GOAL 1: Reproduce the Dennis R. Patrick biography word for word from "Personal details" to "television production company.".
GOAL 2: Extend the Dennis R. Patrick biography, picking up after its final sentence.

Chairman of the Federal Communications Commission
- In office April 18, 1987 – August 7, 1989
- President: Ronald Reagan George H. W. Bush
- Preceded by: Mark Fowler
- Succeeded by: Alfred Sikes

Personal details
- Born: Dennis Roy Patrick June 1, 1951 (age 75) Los Angeles, California
- Party: Republican
- Alma mater: Occidental College (AB) University of California, Los Angeles (JD)

= Dennis R. Patrick =

Dennis Roy Patrick (born June 1, 1951) was the chairman of the FCC from April 18, 1987, through August 7, 1989, appointed by Ronald Reagan, notably helping to finalize the repeal of the Fairness Doctrine. He is president and chief executive of Pillar Productions, an independent film and television production company.

==Background==

Patrick was born and raised in Los Angeles, California. His father was a 30-year veteran of the Los Angeles Police Department. His hobbies included surfing. He received his A.B. degree magna cum laude from Occidental College in 1973, where he was elected to Phi Beta Kappa and was chairman of the Young Republicans. He earned his J.D. degree from the University of California at Los Angeles in 1976.

==Career==

While still in law school, Patrick was a clerk to William P. Clark Jr., who was a justice of the California Supreme Court and later was Deputy Secretary of State, US National Security Advisor, and Secretary of the Interior under President Reagan.

Between 1976 and 1981, Patrick practiced law in Los Angeles with the firm Adams, Duque, & Hazeltine. The firm provided environmental coverage, business litigation, and other services to corporate clients. The firm was also known for partner Earl Adams' involvement in Republican election campaigns and hiring Richard Nixon after his unsuccessful 1960 Presidential campaign.

Between 1981 and 1983, Patrick was Associate Director of Presidential Personnel at the White House under President Reagan.

(Annotated element entries)
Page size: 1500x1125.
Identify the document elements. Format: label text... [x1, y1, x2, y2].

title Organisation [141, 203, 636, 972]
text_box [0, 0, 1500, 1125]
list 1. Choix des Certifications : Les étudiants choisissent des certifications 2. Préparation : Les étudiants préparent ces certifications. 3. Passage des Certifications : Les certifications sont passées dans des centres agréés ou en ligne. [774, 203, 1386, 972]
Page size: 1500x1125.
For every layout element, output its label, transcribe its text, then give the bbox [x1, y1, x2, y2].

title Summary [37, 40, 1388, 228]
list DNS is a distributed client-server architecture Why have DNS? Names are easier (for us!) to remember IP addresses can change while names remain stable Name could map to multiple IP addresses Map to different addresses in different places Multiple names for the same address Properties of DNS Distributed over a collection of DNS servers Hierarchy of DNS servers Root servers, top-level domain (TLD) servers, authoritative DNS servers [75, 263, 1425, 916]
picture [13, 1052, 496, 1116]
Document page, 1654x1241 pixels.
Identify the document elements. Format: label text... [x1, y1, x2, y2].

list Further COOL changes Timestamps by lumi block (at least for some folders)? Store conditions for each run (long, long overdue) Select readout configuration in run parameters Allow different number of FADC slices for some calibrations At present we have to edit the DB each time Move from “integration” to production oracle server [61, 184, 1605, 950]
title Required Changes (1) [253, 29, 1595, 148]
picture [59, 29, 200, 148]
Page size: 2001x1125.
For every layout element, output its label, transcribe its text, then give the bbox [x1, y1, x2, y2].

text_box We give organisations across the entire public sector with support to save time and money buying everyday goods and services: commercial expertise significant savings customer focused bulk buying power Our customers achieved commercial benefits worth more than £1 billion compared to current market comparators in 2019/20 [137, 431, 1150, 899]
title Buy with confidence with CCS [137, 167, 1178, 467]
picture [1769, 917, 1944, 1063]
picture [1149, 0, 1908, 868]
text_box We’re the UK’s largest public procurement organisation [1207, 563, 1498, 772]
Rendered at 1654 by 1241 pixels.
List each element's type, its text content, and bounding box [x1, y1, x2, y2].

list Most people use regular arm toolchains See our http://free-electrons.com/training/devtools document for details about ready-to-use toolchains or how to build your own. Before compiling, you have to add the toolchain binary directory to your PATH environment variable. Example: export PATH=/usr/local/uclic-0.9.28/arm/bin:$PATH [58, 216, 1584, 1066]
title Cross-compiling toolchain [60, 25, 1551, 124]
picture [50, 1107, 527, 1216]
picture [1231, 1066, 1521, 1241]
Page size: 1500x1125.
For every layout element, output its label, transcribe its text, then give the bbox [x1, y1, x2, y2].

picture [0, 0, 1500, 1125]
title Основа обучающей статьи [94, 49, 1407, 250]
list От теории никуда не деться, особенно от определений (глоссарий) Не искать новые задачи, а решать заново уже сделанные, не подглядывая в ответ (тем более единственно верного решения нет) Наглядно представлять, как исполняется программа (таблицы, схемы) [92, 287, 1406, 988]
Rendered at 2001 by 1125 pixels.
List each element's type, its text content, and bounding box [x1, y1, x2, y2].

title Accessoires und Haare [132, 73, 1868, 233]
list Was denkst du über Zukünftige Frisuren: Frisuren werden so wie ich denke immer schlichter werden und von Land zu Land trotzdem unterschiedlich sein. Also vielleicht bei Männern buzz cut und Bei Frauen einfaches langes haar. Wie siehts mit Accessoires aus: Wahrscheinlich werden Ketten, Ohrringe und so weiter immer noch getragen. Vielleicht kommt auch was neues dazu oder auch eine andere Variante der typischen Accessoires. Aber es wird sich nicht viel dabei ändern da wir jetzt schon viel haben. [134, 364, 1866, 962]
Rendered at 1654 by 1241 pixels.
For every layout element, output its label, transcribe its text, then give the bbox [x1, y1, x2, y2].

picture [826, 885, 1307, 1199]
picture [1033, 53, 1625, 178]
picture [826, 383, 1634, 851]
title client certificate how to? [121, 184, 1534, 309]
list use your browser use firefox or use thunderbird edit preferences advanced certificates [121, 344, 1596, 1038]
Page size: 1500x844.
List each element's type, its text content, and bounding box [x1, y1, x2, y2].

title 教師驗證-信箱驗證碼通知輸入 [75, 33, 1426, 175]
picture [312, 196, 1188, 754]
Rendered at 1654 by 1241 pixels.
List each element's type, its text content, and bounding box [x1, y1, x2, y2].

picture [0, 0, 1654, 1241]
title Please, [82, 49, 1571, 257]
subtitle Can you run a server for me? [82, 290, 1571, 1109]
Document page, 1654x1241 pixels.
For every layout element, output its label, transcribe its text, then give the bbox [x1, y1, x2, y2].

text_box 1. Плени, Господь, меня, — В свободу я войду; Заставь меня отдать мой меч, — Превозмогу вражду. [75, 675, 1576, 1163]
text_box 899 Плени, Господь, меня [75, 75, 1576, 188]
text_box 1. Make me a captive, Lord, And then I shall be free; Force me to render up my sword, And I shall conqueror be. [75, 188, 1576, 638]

ANSWER 1:
Personal details
- Born: Dennis Roy Patrick June 1, 1951 (age 75) Los Angeles, California
- Party: Republican
- Alma mater: Occidental College (AB) University of California, Los Angeles (JD)

= Dennis R. Patrick =

Dennis Roy Patrick (born June 1, 1951) was the chairman of the FCC from April 18, 1987, through August 7, 1989, appointed by Ronald Reagan, notably helping to finalize the repeal of the Fairness Doctrine. He is president and chief executive of Pillar Productions, an independent film and television production company.

ANSWER 2:
Patrick was nominated to the FCC Commission by President Reagan in late 1983 to fill the seat vacated by President Jimmy Carter appointee Anne P. Jones earlier in May 1983. He received Congressional approval and was sworn in as Commissioner on December 2, 1983. He served on the Commission until April 18, 1987, when he was nominated to the FCC Chairmanship, succeeding Mark Fowler, who had resigned in January. During this period the telecommunications, television, radio, and cable industries underwent significant structural and regulatory reform. Among the issues and reforms engaged were broadcast and cable deregulation, stricter enforcement of decency rules, relaxation of rules governing television program ownership and syndication rights, the introduction of Direct Broadcast Satellite competition and broad telecommunications deregulation. Under Patrick's chairmanship, the FCC controversially voted to abolish the "fairness doctrine", eliminating the requirement that stations provide airtime to both sides of politically divisive issues. Patrick resigned as chairman on April 4, 1989.

From 1990 to 1995, Patrick was CEO of Time Warner Telecommunications, a division of Time Warner Entertainment.

After leaving Time Warner, Patrick founded and was Chief Executive Officer of Milliwave LP, a local exchange telephone company utilizing digital radio frequencies to transmit voice, video, and data in competition with the Regional Bell Operating Companies.

Between 1999 and 2001, Patrick was the president of AOL Wireless and led efforts to expand the ISP's presence to cell phones and other wireless devices.

Between 2001 and 2013, Patrick was president and then as non-executive chairman of National Geographic Ventures, the for-profit division responsible for overseeing National Geographic's film and television production as well as the National Geographic Channel. In 2005 National Geographic Feature Films released March of the Penguins, the second highest-grossing documentary film of all time.

==Personal life==

Patrick resides in Santa Barbara County, California, where he owns Zaca Creek Ranch, a 1,600-acre cattle ranch. He and his wife have two sons.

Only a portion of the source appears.